- [USING THE INFORMATION]:
1. Write out the passage from the article on Fidel Castro's health, starting with "Mr. Castro is" and going on through "active leadership role.".
2. According to the article on Fidel Castro's health, how much weight had he lost since his emergency surgery?

- The Washington Times - Wednesday, September 6, 2006

HAVANA — Cuban leader Fidel Castro said he has put the worst of his health crisis behind him and will be able to receive foreign dignitaries in private during a summit of developing nations next week.

But the communist firebrand said in a statement published yesterday that a full recovery from the undisclosed illness that forced him to turn over power to his brother will take a long time.

Mr. Castro, 80, said he has lost 41 pounds since undergoing emergency surgery July 31 to stop intestinal bleeding caused by an unexpected health problem.

“One can say that the most critical moment is behind us. Today I am recovering at a satisfactory pace,” he said in a message to the Cuban people published by the ruling Communist Party newspaper Granma on its Web site, with photographs of him reading and writing in a rocking chair.

A thinner Castro appeared in pajamas and slippers in what looked like a hospital room in pictures on Granma’s site, www.granma.cubaweb.cu.

Mr. Castro said the last of his stitches was removed after 34 days of convalescence, and he has been busy looking over a second edition of a book of interviews he gave to Spanish journalist Ignacio Ramonet.

Mr. Castro, in power since a 1959 revolution against the regime of dictator Fulgencio Batista, stunned Cuba on July 31 when he ceded the presidency and leadership of the ruling Communist Party temporarily to his younger brother, Raul, while he recovers from the operation.

Rumors that he had died swirled until photographs and video images of a frail and bedridden Castro were released on his birthday, Aug. 13.

The Cuban leader said he will receive foreign dignitaries in the coming days, but said images would not readily be available, indicating meetings would not be in public.

Cuba will host a summit of the Nonaligned Movement of 116 developing nations next week in Havana. Many nations from Africa, Asia and Latin America will be represented.

Mr. Castro is not expected to be strong enough to host the event, which some 50 heads of state are due to attend. But a brief appearance has not been ruled out.

The Cuban government has denied reports that Mr. Castro suffered from stomach cancer. His illness is a state secret to avoid helping his enemies in the United States, officials say.

Cuba watchers think the Cuban leader’s health has been impaired and he will not be able to resume an active leadership role.

Mr. Castro asked the country to understand the need to withhold information about his health.

“We must all understand also that, realistically, a full recovery will take a long time, like it or not,” he said.

“At this time I am in no hurry at all, and no one should be in a hurry. The country is going well and advances,” he said.

- [EXERCISE DATA]:
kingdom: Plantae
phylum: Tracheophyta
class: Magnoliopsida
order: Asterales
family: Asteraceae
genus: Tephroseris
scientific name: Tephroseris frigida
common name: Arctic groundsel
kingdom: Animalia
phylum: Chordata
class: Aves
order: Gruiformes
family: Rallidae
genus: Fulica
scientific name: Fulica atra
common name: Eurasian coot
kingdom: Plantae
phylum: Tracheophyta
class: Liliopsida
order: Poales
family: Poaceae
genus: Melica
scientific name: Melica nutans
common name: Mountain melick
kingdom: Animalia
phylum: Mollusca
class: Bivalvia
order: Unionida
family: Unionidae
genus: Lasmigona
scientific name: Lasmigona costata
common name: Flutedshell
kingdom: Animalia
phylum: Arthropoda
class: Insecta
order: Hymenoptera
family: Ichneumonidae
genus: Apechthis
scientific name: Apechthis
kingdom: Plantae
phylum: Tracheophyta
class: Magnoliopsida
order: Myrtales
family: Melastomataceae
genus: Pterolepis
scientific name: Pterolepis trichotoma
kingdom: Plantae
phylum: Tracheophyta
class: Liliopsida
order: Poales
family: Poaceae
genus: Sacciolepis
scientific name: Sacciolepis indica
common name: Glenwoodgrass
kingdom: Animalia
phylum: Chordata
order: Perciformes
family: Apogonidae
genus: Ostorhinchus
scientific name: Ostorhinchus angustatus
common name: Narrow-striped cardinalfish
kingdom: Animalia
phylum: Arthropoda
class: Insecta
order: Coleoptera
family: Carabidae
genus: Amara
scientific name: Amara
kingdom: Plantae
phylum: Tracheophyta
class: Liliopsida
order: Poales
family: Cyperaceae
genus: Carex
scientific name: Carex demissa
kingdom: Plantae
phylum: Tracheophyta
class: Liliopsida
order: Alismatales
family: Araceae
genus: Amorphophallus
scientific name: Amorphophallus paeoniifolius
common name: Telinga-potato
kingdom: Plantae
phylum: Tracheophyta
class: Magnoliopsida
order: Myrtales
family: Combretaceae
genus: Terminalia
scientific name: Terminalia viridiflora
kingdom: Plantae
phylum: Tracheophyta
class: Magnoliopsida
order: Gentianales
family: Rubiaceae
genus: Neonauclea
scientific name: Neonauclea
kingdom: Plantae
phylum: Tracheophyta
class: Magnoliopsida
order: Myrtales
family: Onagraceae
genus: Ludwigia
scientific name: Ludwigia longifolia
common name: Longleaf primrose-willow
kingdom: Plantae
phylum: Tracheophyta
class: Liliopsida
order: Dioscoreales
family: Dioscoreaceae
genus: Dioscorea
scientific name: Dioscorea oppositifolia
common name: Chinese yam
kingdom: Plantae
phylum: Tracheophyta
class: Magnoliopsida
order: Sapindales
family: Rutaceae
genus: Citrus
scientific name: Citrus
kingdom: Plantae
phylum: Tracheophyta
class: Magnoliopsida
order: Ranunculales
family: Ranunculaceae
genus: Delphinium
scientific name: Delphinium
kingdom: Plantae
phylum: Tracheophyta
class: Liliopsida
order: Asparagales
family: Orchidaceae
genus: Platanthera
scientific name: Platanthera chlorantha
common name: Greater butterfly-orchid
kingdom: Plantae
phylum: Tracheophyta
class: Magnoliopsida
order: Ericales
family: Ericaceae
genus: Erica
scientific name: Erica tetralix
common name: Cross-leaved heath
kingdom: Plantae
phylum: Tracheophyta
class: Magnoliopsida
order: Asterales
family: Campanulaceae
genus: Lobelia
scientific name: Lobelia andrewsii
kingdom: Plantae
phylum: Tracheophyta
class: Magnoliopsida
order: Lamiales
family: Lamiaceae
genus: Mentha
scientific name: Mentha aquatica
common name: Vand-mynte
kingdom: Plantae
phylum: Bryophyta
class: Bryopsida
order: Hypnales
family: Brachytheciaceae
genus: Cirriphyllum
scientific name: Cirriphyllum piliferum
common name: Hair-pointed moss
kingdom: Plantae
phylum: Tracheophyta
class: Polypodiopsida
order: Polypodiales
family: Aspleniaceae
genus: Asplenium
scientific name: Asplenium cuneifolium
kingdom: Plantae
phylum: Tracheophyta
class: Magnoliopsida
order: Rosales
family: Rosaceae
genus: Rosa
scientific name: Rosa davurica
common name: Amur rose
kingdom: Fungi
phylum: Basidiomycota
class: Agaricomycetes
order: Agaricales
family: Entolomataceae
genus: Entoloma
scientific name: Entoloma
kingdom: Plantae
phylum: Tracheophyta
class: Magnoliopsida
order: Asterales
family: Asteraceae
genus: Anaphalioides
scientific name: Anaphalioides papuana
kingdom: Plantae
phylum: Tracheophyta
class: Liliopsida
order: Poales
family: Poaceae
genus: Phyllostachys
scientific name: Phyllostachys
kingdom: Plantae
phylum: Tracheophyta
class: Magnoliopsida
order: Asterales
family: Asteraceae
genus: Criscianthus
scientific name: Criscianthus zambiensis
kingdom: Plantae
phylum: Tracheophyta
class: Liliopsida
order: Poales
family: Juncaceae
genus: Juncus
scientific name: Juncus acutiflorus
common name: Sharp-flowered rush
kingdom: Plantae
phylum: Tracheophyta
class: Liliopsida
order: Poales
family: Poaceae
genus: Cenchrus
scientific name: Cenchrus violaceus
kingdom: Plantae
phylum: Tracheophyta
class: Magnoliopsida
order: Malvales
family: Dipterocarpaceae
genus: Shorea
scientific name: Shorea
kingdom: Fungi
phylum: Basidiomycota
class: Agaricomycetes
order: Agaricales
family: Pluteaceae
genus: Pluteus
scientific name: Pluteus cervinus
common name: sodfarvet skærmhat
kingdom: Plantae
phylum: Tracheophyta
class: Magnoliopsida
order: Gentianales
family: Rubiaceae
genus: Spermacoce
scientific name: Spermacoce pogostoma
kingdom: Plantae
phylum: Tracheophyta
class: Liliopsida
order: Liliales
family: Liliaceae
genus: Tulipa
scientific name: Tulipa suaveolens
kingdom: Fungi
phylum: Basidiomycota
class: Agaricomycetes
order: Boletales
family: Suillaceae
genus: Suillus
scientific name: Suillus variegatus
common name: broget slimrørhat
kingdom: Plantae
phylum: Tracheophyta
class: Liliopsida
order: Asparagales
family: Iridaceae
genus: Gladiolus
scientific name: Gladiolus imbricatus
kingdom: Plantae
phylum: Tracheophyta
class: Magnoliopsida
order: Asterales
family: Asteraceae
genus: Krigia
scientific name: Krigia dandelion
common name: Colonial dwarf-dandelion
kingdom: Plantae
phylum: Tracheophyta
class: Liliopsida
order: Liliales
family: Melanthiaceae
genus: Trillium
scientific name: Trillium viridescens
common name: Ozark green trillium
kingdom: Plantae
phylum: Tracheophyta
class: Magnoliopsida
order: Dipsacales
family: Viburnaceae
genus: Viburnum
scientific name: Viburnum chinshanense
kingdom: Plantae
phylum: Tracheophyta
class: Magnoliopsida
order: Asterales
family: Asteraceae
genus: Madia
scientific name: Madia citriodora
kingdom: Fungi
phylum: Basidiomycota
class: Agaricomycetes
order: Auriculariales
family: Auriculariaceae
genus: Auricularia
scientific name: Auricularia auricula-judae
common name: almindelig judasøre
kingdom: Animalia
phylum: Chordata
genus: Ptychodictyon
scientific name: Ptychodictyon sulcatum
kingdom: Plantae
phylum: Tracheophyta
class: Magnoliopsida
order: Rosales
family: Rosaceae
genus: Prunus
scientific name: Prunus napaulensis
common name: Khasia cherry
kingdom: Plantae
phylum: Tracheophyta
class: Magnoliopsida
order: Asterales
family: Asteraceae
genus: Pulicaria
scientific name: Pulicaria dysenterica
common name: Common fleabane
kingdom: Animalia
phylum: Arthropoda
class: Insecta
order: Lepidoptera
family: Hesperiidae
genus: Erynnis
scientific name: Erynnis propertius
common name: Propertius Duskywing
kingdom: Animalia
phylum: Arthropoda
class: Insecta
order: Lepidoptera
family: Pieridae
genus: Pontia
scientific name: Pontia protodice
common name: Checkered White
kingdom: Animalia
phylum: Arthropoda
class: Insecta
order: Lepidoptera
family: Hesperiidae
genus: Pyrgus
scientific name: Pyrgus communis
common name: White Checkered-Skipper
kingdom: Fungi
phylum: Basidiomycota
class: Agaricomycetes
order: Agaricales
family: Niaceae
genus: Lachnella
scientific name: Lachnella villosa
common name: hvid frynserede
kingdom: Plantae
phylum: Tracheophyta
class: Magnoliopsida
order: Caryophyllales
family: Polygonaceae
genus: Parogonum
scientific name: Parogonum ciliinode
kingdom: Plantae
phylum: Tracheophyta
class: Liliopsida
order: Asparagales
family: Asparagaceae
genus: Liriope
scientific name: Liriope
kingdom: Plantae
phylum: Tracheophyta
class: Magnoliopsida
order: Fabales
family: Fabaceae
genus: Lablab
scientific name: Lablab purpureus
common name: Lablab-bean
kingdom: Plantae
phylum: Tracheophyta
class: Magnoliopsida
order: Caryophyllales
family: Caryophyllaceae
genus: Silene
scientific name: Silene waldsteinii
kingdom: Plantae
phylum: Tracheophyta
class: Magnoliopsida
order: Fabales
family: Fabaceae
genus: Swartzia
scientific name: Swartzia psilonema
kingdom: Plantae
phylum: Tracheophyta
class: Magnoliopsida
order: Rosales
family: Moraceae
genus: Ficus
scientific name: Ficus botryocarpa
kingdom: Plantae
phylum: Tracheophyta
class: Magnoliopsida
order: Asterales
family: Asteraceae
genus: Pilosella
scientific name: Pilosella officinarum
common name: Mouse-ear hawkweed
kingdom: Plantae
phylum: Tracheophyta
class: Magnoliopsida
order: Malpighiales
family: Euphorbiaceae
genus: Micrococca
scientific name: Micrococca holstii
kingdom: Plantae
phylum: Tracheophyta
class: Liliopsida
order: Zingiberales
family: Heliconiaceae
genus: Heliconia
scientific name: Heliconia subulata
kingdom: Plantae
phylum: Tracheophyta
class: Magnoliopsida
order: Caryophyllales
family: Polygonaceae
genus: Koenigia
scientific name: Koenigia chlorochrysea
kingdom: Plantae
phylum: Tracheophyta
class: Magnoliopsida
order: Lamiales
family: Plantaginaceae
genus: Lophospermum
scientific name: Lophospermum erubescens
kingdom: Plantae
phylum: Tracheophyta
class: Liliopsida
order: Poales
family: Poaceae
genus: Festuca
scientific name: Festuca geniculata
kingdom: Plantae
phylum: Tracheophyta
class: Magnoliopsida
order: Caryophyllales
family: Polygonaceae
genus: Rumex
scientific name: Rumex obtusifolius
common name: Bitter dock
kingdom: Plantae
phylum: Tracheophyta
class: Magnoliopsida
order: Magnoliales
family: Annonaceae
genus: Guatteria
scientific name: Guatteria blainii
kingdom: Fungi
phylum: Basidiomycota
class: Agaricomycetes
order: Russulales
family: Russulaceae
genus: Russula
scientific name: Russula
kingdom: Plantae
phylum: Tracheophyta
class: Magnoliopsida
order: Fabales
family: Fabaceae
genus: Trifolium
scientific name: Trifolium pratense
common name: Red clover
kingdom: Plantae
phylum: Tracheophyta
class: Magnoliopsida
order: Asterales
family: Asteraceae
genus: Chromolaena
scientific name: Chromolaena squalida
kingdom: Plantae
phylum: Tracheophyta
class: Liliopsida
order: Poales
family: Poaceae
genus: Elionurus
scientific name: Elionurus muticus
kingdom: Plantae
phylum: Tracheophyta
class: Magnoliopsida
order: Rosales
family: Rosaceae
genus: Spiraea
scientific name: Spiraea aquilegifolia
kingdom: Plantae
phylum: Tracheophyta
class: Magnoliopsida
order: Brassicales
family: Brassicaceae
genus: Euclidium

- [SOLUTIONS BY TASK]:
1.
Mr. Castro is not expected to be strong enough to host the event, which some 50 heads of state are due to attend. But a brief appearance has not been ruled out.

The Cuban government has denied reports that Mr. Castro suffered from stomach cancer. His illness is a state secret to avoid helping his enemies in the United States, officials say.

Cuba watchers think the Cuban leader’s health has been impaired and he will not be able to resume an active leadership role.

2. 41 pounds